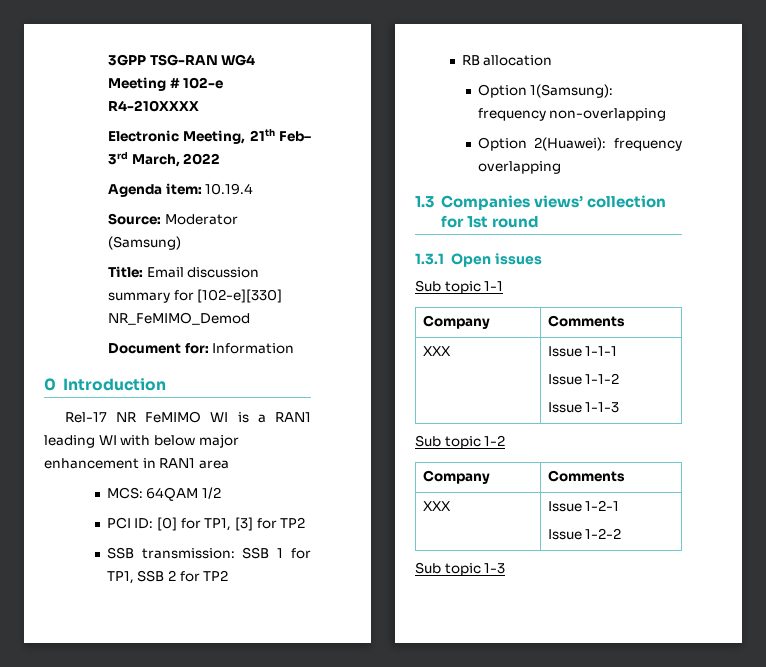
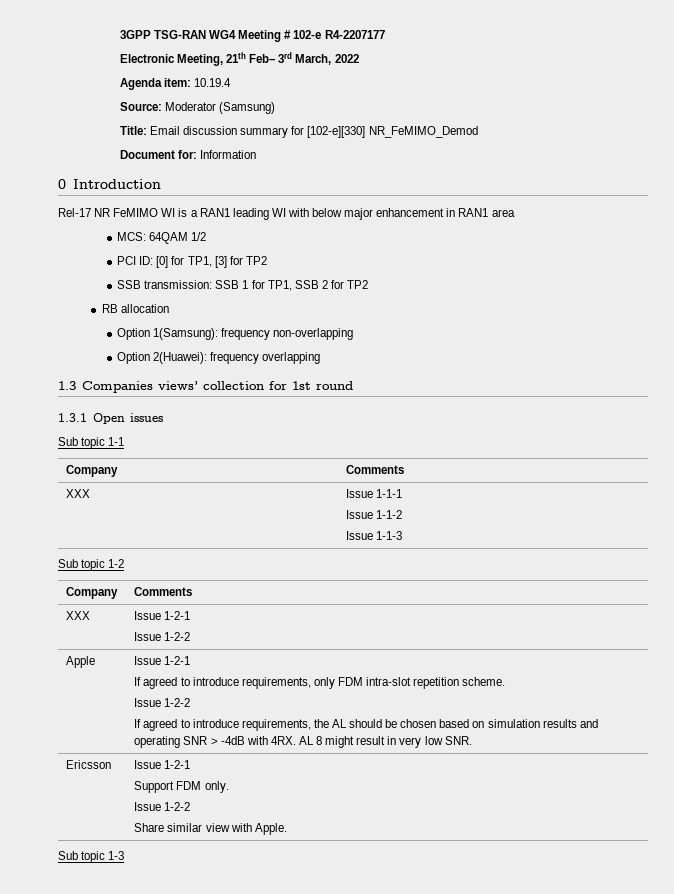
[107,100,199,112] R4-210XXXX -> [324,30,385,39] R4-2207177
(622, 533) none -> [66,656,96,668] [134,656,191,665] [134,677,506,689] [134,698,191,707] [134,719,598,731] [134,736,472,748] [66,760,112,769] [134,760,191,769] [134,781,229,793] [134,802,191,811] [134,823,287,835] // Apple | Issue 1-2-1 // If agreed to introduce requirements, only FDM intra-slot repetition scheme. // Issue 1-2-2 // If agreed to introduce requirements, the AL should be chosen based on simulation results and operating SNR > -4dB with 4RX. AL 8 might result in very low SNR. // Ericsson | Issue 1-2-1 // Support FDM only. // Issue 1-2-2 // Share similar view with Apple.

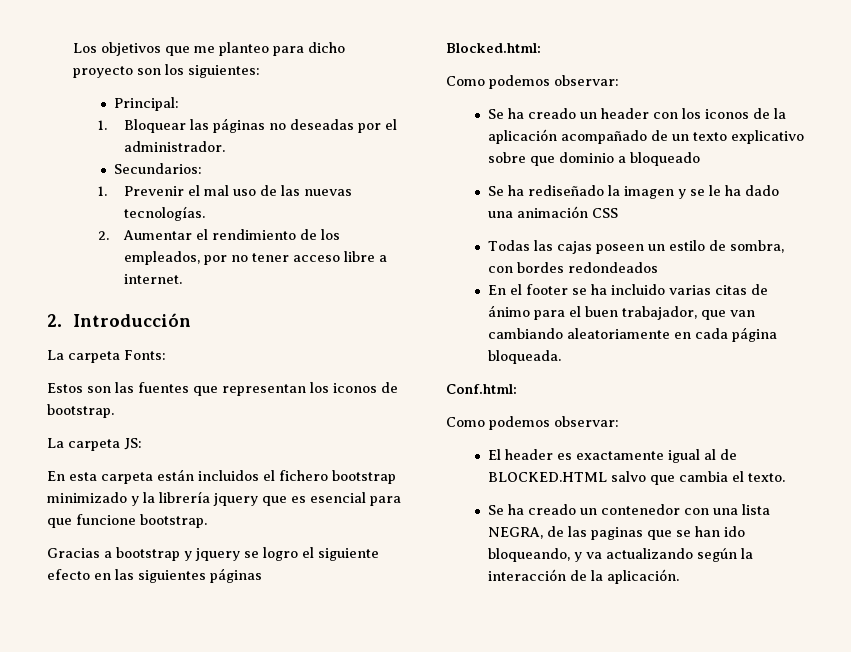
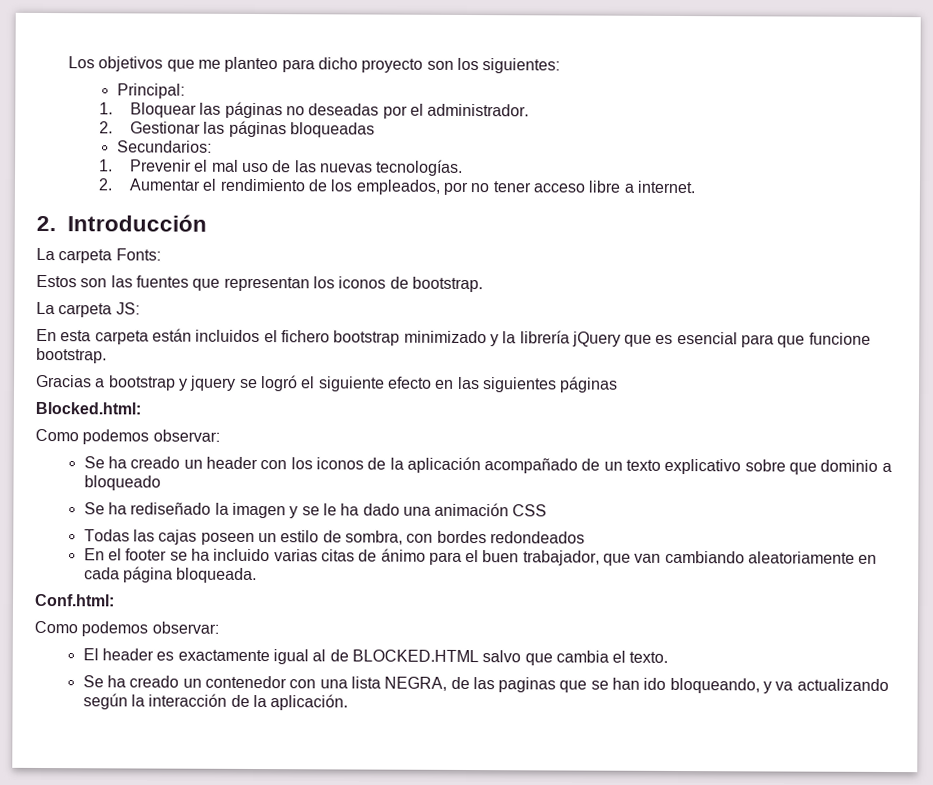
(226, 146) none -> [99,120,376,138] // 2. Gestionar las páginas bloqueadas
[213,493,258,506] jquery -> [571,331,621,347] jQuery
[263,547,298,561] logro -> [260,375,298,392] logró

========

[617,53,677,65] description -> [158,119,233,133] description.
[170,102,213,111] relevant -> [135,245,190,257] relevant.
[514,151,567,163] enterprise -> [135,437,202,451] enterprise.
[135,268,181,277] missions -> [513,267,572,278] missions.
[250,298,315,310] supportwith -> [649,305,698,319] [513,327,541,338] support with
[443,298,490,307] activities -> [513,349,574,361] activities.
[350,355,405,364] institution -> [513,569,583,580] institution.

========

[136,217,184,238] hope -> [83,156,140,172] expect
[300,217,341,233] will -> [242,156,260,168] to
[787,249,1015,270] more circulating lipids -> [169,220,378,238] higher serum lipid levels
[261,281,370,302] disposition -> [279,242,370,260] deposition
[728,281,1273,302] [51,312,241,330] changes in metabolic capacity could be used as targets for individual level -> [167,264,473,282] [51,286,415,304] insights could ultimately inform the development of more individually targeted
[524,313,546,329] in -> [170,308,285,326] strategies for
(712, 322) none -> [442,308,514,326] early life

========

(What needs to be done) Your reply should be the number of lines in the listing above that contain "more", with nothing added.

(Response for this exercise) 2